[Dataset entries]
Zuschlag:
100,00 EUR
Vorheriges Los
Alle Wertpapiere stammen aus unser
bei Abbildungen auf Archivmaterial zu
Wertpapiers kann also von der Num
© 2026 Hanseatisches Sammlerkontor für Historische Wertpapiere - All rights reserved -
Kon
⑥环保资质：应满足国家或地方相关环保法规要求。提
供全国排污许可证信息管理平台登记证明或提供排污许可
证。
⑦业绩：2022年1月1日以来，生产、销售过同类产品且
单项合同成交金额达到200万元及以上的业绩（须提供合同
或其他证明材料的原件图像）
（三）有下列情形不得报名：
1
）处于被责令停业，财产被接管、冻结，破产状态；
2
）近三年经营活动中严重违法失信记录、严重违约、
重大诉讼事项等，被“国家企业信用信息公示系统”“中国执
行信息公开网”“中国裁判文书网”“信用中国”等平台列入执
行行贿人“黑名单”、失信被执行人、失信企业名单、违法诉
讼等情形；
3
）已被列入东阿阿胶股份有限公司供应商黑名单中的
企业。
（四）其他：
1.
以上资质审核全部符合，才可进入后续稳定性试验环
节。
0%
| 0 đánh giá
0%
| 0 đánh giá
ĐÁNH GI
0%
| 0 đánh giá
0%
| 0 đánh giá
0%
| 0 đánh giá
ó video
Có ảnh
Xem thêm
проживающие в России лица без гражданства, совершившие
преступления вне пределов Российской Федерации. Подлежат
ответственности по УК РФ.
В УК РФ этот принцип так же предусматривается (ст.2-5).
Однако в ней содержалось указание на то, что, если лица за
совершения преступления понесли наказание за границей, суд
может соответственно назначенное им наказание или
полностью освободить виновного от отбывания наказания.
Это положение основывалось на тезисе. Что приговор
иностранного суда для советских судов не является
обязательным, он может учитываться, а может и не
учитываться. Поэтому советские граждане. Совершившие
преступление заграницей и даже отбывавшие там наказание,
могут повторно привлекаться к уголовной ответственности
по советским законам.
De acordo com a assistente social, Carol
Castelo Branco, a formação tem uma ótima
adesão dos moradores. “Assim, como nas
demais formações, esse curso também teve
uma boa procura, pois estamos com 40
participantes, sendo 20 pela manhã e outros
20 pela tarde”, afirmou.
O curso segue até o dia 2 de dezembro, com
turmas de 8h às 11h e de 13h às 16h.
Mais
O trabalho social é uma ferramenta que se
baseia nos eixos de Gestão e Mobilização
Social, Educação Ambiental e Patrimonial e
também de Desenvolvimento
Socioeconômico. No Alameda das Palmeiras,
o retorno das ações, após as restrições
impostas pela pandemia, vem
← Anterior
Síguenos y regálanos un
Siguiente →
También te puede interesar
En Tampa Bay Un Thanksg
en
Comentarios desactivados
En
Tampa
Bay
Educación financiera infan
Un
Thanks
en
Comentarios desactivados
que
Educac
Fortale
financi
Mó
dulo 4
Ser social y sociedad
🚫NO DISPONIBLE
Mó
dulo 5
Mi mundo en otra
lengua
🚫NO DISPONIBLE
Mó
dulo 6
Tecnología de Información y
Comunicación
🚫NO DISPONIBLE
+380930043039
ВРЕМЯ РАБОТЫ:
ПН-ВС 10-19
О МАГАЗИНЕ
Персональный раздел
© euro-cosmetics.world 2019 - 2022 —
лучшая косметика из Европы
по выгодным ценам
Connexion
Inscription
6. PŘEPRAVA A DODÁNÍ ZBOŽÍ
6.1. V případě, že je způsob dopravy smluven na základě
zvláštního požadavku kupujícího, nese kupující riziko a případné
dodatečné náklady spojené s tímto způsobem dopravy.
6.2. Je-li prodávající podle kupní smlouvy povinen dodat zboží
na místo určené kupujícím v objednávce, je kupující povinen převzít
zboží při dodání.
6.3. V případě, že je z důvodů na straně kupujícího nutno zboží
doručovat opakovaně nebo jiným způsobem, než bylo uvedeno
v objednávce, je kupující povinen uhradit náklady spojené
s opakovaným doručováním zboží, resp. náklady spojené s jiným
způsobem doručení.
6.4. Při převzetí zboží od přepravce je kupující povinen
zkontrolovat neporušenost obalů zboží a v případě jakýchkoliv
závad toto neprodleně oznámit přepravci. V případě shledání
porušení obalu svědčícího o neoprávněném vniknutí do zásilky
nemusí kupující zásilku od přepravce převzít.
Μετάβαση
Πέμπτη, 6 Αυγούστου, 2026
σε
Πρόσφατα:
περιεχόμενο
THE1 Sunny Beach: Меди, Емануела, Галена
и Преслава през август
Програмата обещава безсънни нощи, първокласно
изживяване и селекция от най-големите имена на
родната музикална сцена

● Work to complete: Reproduce every line of the listing above verbatim.

● Task result:
Zuschlag:
100,00 EUR
Vorheriges Los
Alle Wertpapiere stammen aus unser
bei Abbildungen auf Archivmaterial zu
Wertpapiers kann also von der Num
© 2026 Hanseatisches Sammlerkontor für Historische Wertpapiere - All rights reserved -
Kon
⑥环保资质：应满足国家或地方相关环保法规要求。提
供全国排污许可证信息管理平台登记证明或提供排污许可
证。
⑦业绩：2022年1月1日以来，生产、销售过同类产品且
单项合同成交金额达到200万元及以上的业绩（须提供合同
或其他证明材料的原件图像）
（三）有下列情形不得报名：
1
）处于被责令停业，财产被接管、冻结，破产状态；
2
）近三年经营活动中严重违法失信记录、严重违约、
重大诉讼事项等，被“国家企业信用信息公示系统”“中国执
行信息公开网”“中国裁判文书网”“信用中国”等平台列入执
行行贿人“黑名单”、失信被执行人、失信企业名单、违法诉
讼等情形；
3
）已被列入东阿阿胶股份有限公司供应商黑名单中的
企业。
（四）其他：
1.
以上资质审核全部符合，才可进入后续稳定性试验环
节。
0%
| 0 đánh giá
0%
| 0 đánh giá
ĐÁNH GI
0%
| 0 đánh giá
0%
| 0 đánh giá
0%
| 0 đánh giá
ó video
Có ảnh
Xem thêm
проживающие в России лица без гражданства, совершившие
преступления вне пределов Российской Федерации. Подлежат
ответственности по УК РФ.
В УК РФ этот принцип так же предусматривается (ст.2-5).
Однако в ней содержалось указание на то, что, если лица за
совершения преступления понесли наказание за границей, суд
может соответственно назначенное им наказание или
полностью освободить виновного от отбывания наказания.
Это положение основывалось на тезисе. Что приговор
иностранного суда для советских судов не является
обязательным, он может учитываться, а может и не
учитываться. Поэтому советские граждане. Совершившие
преступление заграницей и даже отбывавшие там наказание,
могут повторно привлекаться к уголовной ответственности
по советским законам.
De acordo com a assistente social, Carol
Castelo Branco, a formação tem uma ótima
adesão dos moradores. “Assim, como nas
demais formações, esse curso também teve
uma boa procura, pois estamos com 40
participantes, sendo 20 pela manhã e outros
20 pela tarde”, afirmou.
O curso segue até o dia 2 de dezembro, com
turmas de 8h às 11h e de 13h às 16h.
Mais
O trabalho social é uma ferramenta que se
baseia nos eixos de Gestão e Mobilização
Social, Educação Ambiental e Patrimonial e
também de Desenvolvimento
Socioeconômico. No Alameda das Palmeiras,
o retorno das ações, após as restrições
impostas pela pandemia, vem
← Anterior
Síguenos y regálanos un
Siguiente →
También te puede interesar
En Tampa Bay Un Thanksg
en
Comentarios desactivados
En
Tampa
Bay
Educación financiera infan
Un
Thanks
en
Comentarios desactivados
que
Educac
Fortale
financi
Mó
dulo 4
Ser social y sociedad
🚫NO DISPONIBLE
Mó
dulo 5
Mi mundo en otra
lengua
🚫NO DISPONIBLE
Mó
dulo 6
Tecnología de Información y
Comunicación
🚫NO DISPONIBLE
+380930043039
ВРЕМЯ РАБОТЫ:
ПН-ВС 10-19
О МАГАЗИНЕ
Персональный раздел
© euro-cosmetics.world 2019 - 2022 —
лучшая косметика из Европы
по выгодным ценам
Connexion
Inscription
6. PŘEPRAVA A DODÁNÍ ZBOŽÍ
6.1. V případě, že je způsob dopravy smluven na základě
zvláštního požadavku kupujícího, nese kupující riziko a případné
dodatečné náklady spojené s tímto způsobem dopravy.
6.2. Je-li prodávající podle kupní smlouvy povinen dodat zboží
na místo určené kupujícím v objednávce, je kupující povinen převzít
zboží při dodání.
6.3. V případě, že je z důvodů na straně kupujícího nutno zboží
doručovat opakovaně nebo jiným způsobem, než bylo uvedeno
v objednávce, je kupující povinen uhradit náklady spojené
s opakovaným doručováním zboží, resp. náklady spojené s jiným
způsobem doručení.
6.4. Při převzetí zboží od přepravce je kupující povinen
zkontrolovat neporušenost obalů zboží a v případě jakýchkoliv
závad toto neprodleně oznámit přepravci. V případě shledání
porušení obalu svědčícího o neoprávněném vniknutí do zásilky
nemusí kupující zásilku od přepravce převzít.
Μετάβαση
Πέμπτη, 6 Αυγούστου, 2026
σε
Πρόσφατα:
περιεχόμενο
THE1 Sunny Beach: Меди, Емануела, Галена
и Преслава през август
Програмата обещава безсънни нощи, първокласно
изживяване и селекция от най-големите имена на
родната музикална сцена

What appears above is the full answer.